A lawyer for the Toyota Corp. asked a three-judge panel of the Eighth Circuit U.S. Court of Appeals in St. Paul on Wednesday to overturn a $10.9 million verdict in a high-speed crash in 2006, saying a judge improperly allowed irrelevant testimony at a trial nearly two years ago.
Robert Brundage, Toyota’s attorney, said that three witnesses who testified that their 1996 Toyota Camrys inexplicably accelerated should not have been permitted to testify because their circumstances were different.
On Feb. 3, 2014, a jury in Minneapolis decided that Toyota must pay $10.9 million in damages for mechanical failures that resulted in a crash at the eastbound Snelling exit of Interstate 94 in St. Paul that cost three people their lives, and sent another man, Koua Fong Lee, the driver of a 1996 Camry, to prison for 2½ years.
Lee’s attorneys had argued that Lee applied the brakes, but his Camry accelerated, plowing into a 1995 Oldsmobile Ciera at the end of the Snelling Avenue ramp, killing two people in the Ciera and leading to the death of a third person.
Lee was prosecuted by the Ramsey County attorney’s office and sent to prison, but was released after his attorneys presented evidence of other incidents of unintended acceleration involving Camrys.
The jury in the 2014 civil trial found that Toyota was 60 percent responsible and Lee was 40 percent responsible for the crash.
Robert Hilliard, the attorney representing Lee, built a case that the pulleys in the throttle that operated the accelerator became bound because the engine overheated, leading the Camry to speed up when Lee was trying to slow it down.

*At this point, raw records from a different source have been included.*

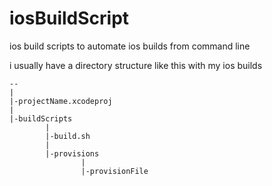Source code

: iosBuildScript
==============

ios build scripts to automate ios builds from command line

i usually have a directory structure like this with my ios builds


	--
 	|
 	|-projectName.xcodeproj
 	|
 	|-buildScripts
         	|
         	|-build.sh
         	|
         	|-provisions
                 	|
                 	|-provisionFile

Brundage told the three-court panel that U.S. District Judge Ann Montgomery should not have allowed the testimony of three people who stated that they also experienced unintended acceleration while driving their Camrys. He said the acceleration in those cases was not attributable to overheated pulleys.
“There is just no evidence that those other incidents were caused by the defect here,” Brundage said.
Appeals Court Judge James Loken, the presiding judge on the three-member panel, seemed skeptical of Brundage’s arguments, suggesting Brundage was seeking a mini-trial on the three other cases and presenting the same level of evidence as was offered in the 2014 trial.
“That is not workable,” Loken said.
Brundage also contended that the victims’ attorneys failed to produce evidence to back up their claim that the pulleys bonded under intense heat.
“It was all a smoke screen,” he said.
Attorney Eric Magnuson of the Robins, Kaplan Miller and Ciresi law firm and former chief justice of the Minnesota Supreme Court, represented Lee and the other accident victims at the hearing on Wednesday. He defended the verdict, saying Judge Montgomery properly admitted the testimony of the other drivers who experienced unintended acceleration.
He said that John Stilson, an auto and safety consultant who explained in court how the pulleys could stick together and cause the acceleration, was “a highly qualified engineer.”
“It wasn’t a manufacturing defect, it was a design defect,” said Magnuson, caused by overheating a plastic pulley.
Money not paid yet
Toyota had claimed in court documents it had conducted a heat test on the pulleys before the Camry was put on the market, but a month before the trial, disclosed that no such test had ever been conducted, Magnuson said.
The jury had the option of deciding the accident was caused by Lee stepping on the accelerator pedal when he should have applied the brakes, or as an alternative, the pulleys becoming stuck, causing the acceleration. “It clearly decided the throttle was stuck,” said Magnuson.
The $10.9 million awarded the victims has not been paid pending the appeal, and could balloon to about $20 million with interest if Toyota loses, Hilliard, Lee’s attorney, said after Wednesday’s hearing. “I’m optimistic the 8th Circuit will agree with Judge Montgomery and the verdict.”
Toyota said in a statement Wednesday that it sympathized “with everyone affected by this unfortunate accident” in 2006, but did not believe the verdict was supported by the plaintiffs’ evidence.
“In our view, the evidence shows that Mr. Lee’s 1996 Camry was well-designed and was not the cause of this accident,” the statement read. “For those reasons, we continue to move forward with our appeal.”
There is no timetable on when the 8th Circuit panel must rule. Decisions often take months.